Globalement, l'information sur ce domaine en France reste toujours
désertifiée, limitée à la langue de bois des
discours officiels que critique, très mal, les incompréhensions
de la presse contestataire. « C'est le discours de "la France,
meilleure amie de l'Afrique", "plus grande donatrice", "patrie des droits de
l'homme", "avocate de l'Afrique", tous ces slogans politico médiatiques
que l'on entend si souvent et qui ont encore une étonnante
efficacité » comme l'explique François-Xavier Verschave
de l'ONG Survie.
Citons un exemple assez récent, un entretien avec le
rédacteur en chef de La lettre du Continent paru dans le journal
contestataire français Charlie Hebdo du 23 février 2005 et dont
le titre résume l'essentiel du message de désinformation :
« La France n'a plus les moyens de jouer les bons pères de
famille en Afrique ». La Lettre du continent est une publication bien
renseignée, trop bien même, de toute évidence très
proche des services secrets français et pour cela très
prisée dans les milieux de la
« Françafrique ».
Il semble aujourd'hui que la situation change lentement, mais
sûrement. Ainsi la répression du pouvoir togolais contre la
population civile qui s'oppose à son hold-up électoral ne passe
plus comme une lettre à la poste. Même RFI ne semble plus
totalement contrôlé par le pouvoir chiraquien, l'information est
beaucoup plus objective et les journalistes de cette radio ont protesté
contre la suppression du site Internet de RFI et des informations qui
contrevenaient au soutien que Paris apporte toujours à la dictature
togolaise.
Dans votre livre, Le Monde, un
contre-pouvoir ?, vous critiquez sévèrement les
méthodes de désinformation et de manipulation sur le
génocide rwandais, et notamment l'attitude malhonnête des
envoyés spéciaux de l'époque. Vous dites entre autres que
« Le Monde, en tant qu'instrument docile [de la politique
française de collaboration avec le Rwanda] a sa part de
responsabilité dans l'incompréhension des Français et leur
passivité devant l'horreur qui s'accomplissait ».

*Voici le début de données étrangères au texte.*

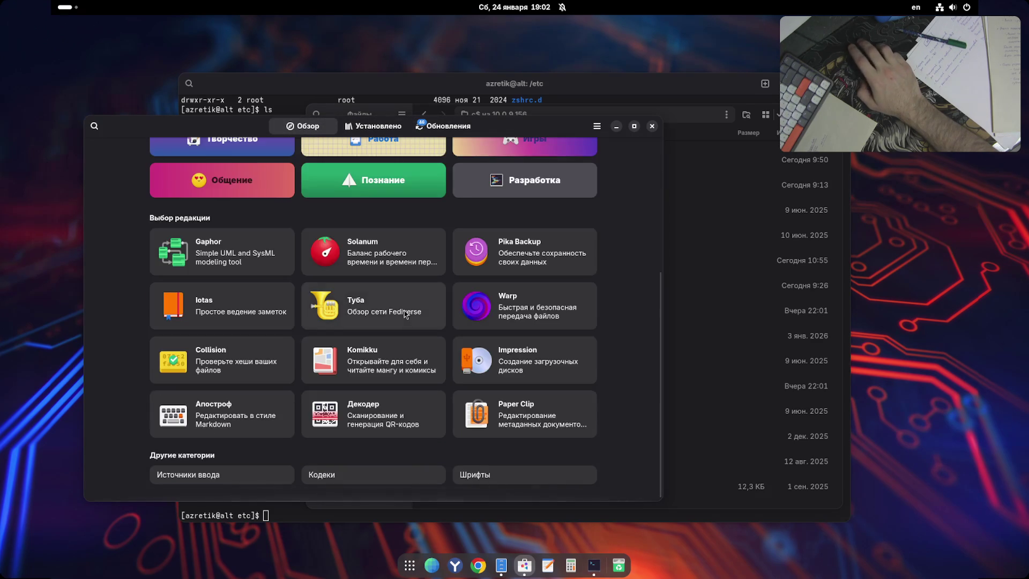
scroll(334, 499, "up", 8)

Les conclusions provisoires de la Commission
d'enquête citoyenne sur les médias et idéologies nuancent
leurs accusations. Je cite : « La plupart des envoyés
spéciaux ont fait leur travail et rapporté les faits (...), ils
n'ont pas déguisé la responsabilité de la France depuis
1990 », puis « Cependant, certains de ces envoyés
spéciaux, des éditorialistes et des rédactions parisiennes
ont eu tendance à répercuter le discours de diabolisation du FPR
(...) ». Souscrivez-vous à cette analyse des
faits ?
Pas exactement. D'abord je ne pense pas qu'il y ait une
« responsabilité de la France ». Il s'agit de
diverses responsabilités de dirigeants français, politiques et
militaires, engagés dans une étroite collaboration avec un
État pré-génocidaire, puis génocidaire. Parler de
« La France » évite simplement d'avoir à les
identifier et d'avoir à analyser les responsabilités de chacun.
L'utilisation de cette expression globalisante évite l'analyse et
révèle clairement les limites de cette commission, ou
plutôt l'intention de certains de ses membres, notamment ceux qui ont
travaillé sur le dossier médiatique. Mais heureusement les faits
sont là, et ce sont eux qui ont eu le dernier mot.
L'occultation médiatique du génocide a
été très consensuelle et s'est poursuivit jusqu'en 1998.
Elle a été brisée par la série d'articles de
Patrick de Saint-Exupéry publiée dans Le Figaro au début
de 1998. Ces articles ont libéré la presse et provoqué
immédiatement la mise sur pied d'une Mission d'information par le
pouvoir français pour étouffer le scandale. Il y a
évidemment des nuances sur la responsabilité de la presse.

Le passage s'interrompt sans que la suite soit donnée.